[Saved data entries]
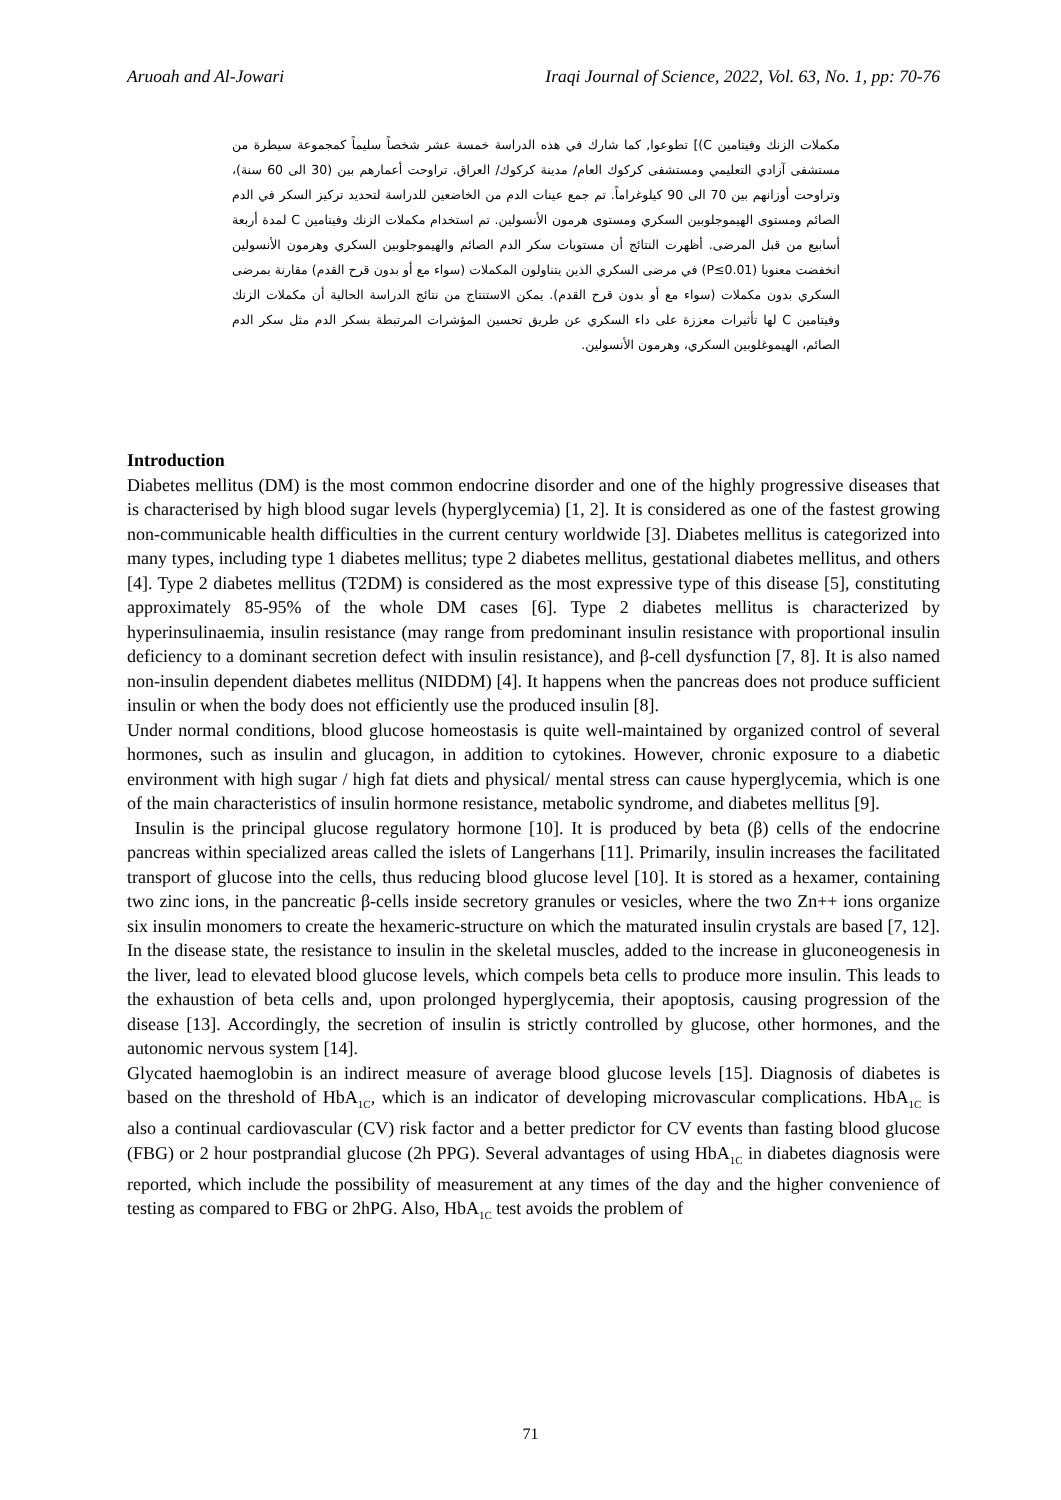Aruoah and Al-Jowari Iraqi Journal of Science, 2022, Vol. 63, No. 1, pp: 70-76
مكملات الزنك وفيتامين C)] تطوعوا, كما شارك في هذه الدراسة خمسة عشر شخصاً سليماً كمجموعة سيطرة من مستشفى آزادي التعليمي ومستشفى كركوك العام/ مدينة كركوك/ العراق. تراوحت أعمارهم بين (30 الى 60 سنة)، وتراوحت أوزانهم بين 70 الى 90 كيلوغراماً. تم جمع عينات الدم من الخاضعين للدراسة لتحديد تركيز السكر في الدم الصائم ومستوى الهيموجلوبين السكري ومستوى هرمون الأنسولين. تم استخدام مكملات الزنك وفيتامين C لمدة أربعة أسابيع من قبل المرضى. أظهرت النتائج أن مستويات سكر الدم الصائم والهيموجلوبين السكري وهرمون الأنسولين انخفضت معنويا (P≤0.01) في مرضى السكري الذين يتناولون المكملات (سواء مع أو بدون قرح القدم) مقارنة بمرضى السكري بدون مكملات (سواء مع أو بدون قرح القدم). يمكن الاستنتاج من نتائج الدراسة الحالية أن مكملات الزنك وفيتامين C لها تأثيرات معززة على داء السكري عن طريق تحسين المؤشرات المرتبطة بسكر الدم مثل سكر الدم الصائم، الهيموغلوبين السكري، وهرمون الأنسولين.
Introduction
Diabetes mellitus (DM) is the most common endocrine disorder and one of the highly progressive diseases that is characterised by high blood sugar levels (hyperglycemia) [1, 2]. It is considered as one of the fastest growing non-communicable health difficulties in the current century worldwide [3]. Diabetes mellitus is categorized into many types, including type 1 diabetes mellitus; type 2 diabetes mellitus, gestational diabetes mellitus, and others [4]. Type 2 diabetes mellitus (T2DM) is considered as the most expressive type of this disease [5], constituting approximately 85-95% of the whole DM cases [6]. Type 2 diabetes mellitus is characterized by hyperinsulinaemia, insulin resistance (may range from predominant insulin resistance with proportional insulin deficiency to a dominant secretion defect with insulin resistance), and β-cell dysfunction [7, 8]. It is also named non-insulin dependent diabetes mellitus (NIDDM) [4]. It happens when the pancreas does not produce sufficient insulin or when the body does not efficiently use the produced insulin [8].
Under normal conditions, blood glucose homeostasis is quite well-maintained by organized control of several hormones, such as insulin and glucagon, in addition to cytokines. However, chronic exposure to a diabetic environment with high sugar / high fat diets and physical/ mental stress can cause hyperglycemia, which is one of the main characteristics of insulin hormone resistance, metabolic syndrome, and diabetes mellitus [9].
Insulin is the principal glucose regulatory hormone [10]. It is produced by beta (β) cells of the endocrine pancreas within specialized areas called the islets of Langerhans [11]. Primarily, insulin increases the facilitated transport of glucose into the cells, thus reducing blood glucose level [10]. It is stored as a hexamer, containing two zinc ions, in the pancreatic β-cells inside secretory granules or vesicles, where the two Zn++ ions organize six insulin monomers to create the hexameric-structure on which the maturated insulin crystals are based [7, 12]. In the disease state, the resistance to insulin in the skeletal muscles, added to the increase in gluconeogenesis in the liver, lead to elevated blood glucose levels, which compels beta cells to produce more insulin. This leads to the exhaustion of beta cells and, upon prolonged hyperglycemia, their apoptosis, causing progression of the disease [13]. Accordingly, the secretion of insulin is strictly controlled by glucose, other hormones, and the autonomic nervous system [14].
Glycated haemoglobin is an indirect measure of average blood glucose levels [15]. Diagnosis of diabetes is based on the threshold of HbA<sub>1C</sub>, which is an indicator of developing microvascular complications. HbA<sub>1C</sub> is also a continual cardiovascular (CV) risk factor and a better predictor for CV events than fasting blood glucose (FBG) or 2 hour postprandial glucose (2h PPG). Several advantages of using HbA<sub>1C</sub> in diabetes diagnosis were reported, which include the possibility of measurement at any times of the day and the higher convenience of testing as compared to FBG or 2hPG. Also, HbA<sub>1C</sub> test avoids the problem of
71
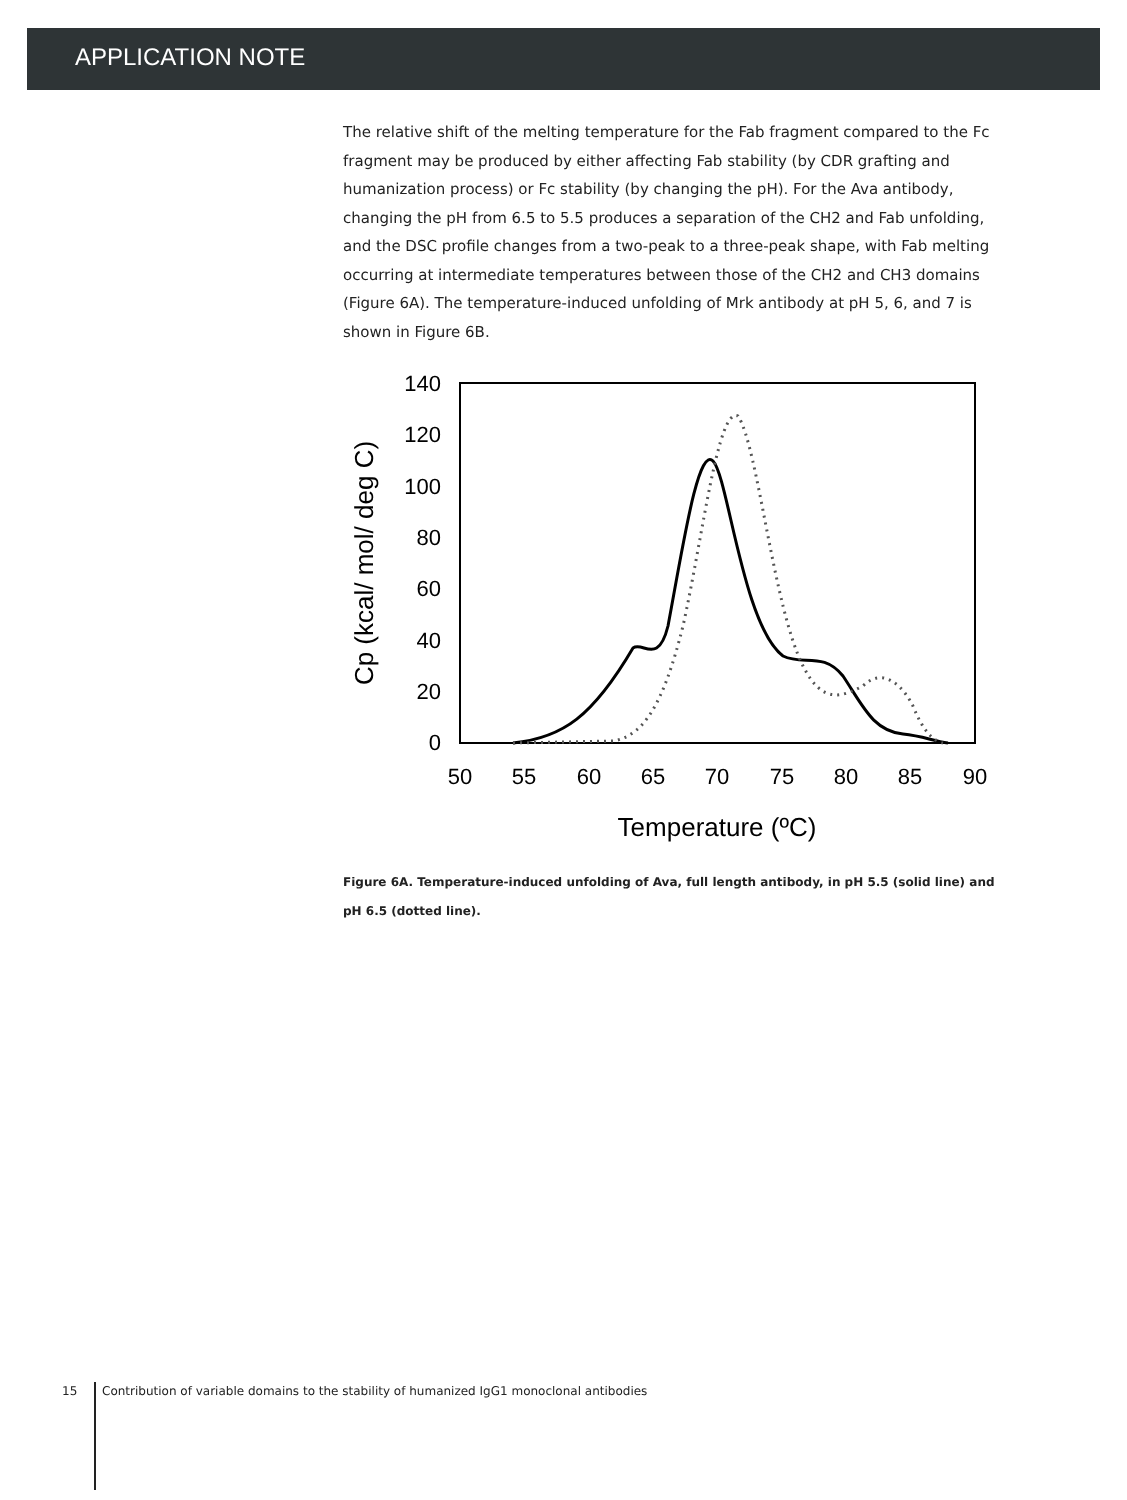APPLICATION NOTE
The relative shift of the melting temperature for the Fab fragment compared to the Fc fragment may be produced by either affecting Fab stability (by CDR grafting and humanization process) or Fc stability (by changing the pH). For the Ava antibody, changing the pH from 6.5 to 5.5 produces a separation of the CH2 and Fab unfolding, and the DSC profile changes from a two-peak to a three-peak shape, with Fab melting occurring at intermediate temperatures between those of the CH2 and CH3 domains (Figure 6A). The temperature-induced unfolding of Mrk antibody at pH 5, 6, and 7 is shown in Figure 6B.
140
120
100
80
60
40
20
0
50
55
60
65
70
75
80
85
90
Temperature (ºC)
Cp (kcal/ mol/ deg C)
Figure 6A. Temperature-induced unfolding of Ava, full length antibody, in pH 5.5 (solid line) and pH 6.5 (dotted line).
15 Contribution of variable domains to the stability of humanized IgG1 monoclonal antibodies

_Instructions to follow_. Please report how many lines of the entries above include "based". Only the number is wanted.

_Answer area_. 2